OpenAI has recently reached a strategically significant long-term partnership with AI chip startup Cerebras, aiming to significantly reduce computing costs and decrease reliance on NVIDIA chips through a diversified hardware strategy. According to informed sources, OpenAI has committed to paying over $2 billion to Cerebras over the next three years for using its chip-powered server clusters. This amount is double the previous market rumors, reflecting OpenAI's strong determination in achieving computational autonomy.

As a core part of the agreement, OpenAI will also receive minority stock warrants from Cerebras, with the ownership percentage expected to increase as investment grows. Additionally, OpenAI has agreed to invest about $1 billion to fund Cerebras' construction of high-performance data centers required to run its AI products.
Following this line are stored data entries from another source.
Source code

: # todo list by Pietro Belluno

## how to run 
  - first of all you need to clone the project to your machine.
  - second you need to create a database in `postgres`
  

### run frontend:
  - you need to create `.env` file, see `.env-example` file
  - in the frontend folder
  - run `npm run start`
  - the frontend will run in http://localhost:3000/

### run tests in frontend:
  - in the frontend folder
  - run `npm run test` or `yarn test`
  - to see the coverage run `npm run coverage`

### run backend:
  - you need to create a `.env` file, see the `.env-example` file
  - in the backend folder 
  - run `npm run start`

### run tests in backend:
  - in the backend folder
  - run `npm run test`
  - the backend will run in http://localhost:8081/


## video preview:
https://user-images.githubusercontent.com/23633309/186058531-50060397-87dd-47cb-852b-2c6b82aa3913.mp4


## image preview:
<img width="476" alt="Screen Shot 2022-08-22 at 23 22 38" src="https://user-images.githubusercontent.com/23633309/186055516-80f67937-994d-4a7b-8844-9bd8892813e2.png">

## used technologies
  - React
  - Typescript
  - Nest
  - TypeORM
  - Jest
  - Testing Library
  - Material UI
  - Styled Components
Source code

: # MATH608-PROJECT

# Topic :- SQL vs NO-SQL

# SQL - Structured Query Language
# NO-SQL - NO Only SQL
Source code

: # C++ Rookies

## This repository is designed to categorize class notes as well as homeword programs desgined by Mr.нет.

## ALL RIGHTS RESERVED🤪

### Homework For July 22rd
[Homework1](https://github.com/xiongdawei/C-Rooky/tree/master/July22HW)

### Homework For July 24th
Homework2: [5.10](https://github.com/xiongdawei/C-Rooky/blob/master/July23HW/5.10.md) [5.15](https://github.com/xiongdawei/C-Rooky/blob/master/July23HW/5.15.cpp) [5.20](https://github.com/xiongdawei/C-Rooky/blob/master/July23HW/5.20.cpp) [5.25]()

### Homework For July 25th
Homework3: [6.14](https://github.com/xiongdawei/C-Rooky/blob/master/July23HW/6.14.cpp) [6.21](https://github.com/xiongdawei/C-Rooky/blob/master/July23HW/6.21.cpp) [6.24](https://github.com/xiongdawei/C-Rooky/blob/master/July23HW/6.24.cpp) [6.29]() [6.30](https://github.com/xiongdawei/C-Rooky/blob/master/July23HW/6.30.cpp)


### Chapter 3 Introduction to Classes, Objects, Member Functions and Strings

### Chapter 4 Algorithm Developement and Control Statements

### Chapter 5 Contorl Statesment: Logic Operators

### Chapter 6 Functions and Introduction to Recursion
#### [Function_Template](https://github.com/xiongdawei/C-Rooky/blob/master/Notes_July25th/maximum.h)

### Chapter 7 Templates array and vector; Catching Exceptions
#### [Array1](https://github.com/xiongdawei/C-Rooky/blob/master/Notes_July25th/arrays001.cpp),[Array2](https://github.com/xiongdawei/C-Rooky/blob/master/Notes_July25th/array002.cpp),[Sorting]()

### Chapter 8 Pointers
Cerebras is known for its unique wafer-scale engine (WSE) technology, which offers much faster memory access speeds than traditional GPUs, which is crucial for OpenAI to optimize the response latency of its next-generation inference models (such as Opus4.7).
This move is seen as a watershed event in the AI infrastructure field. By shifting from a single supplier to a hybrid architecture that includes Cerebras, AMD, and custom chips, OpenAI is attempting to break the current monopoly in the AI computing market. Although OpenAI still needs to prove the stability of emerging chip architectures in handling large-scale, high-complexity customer relationships, the $2 billion deep integration is enough to shake up the existing perceptions of SaaS and underlying computing power structures in the public market.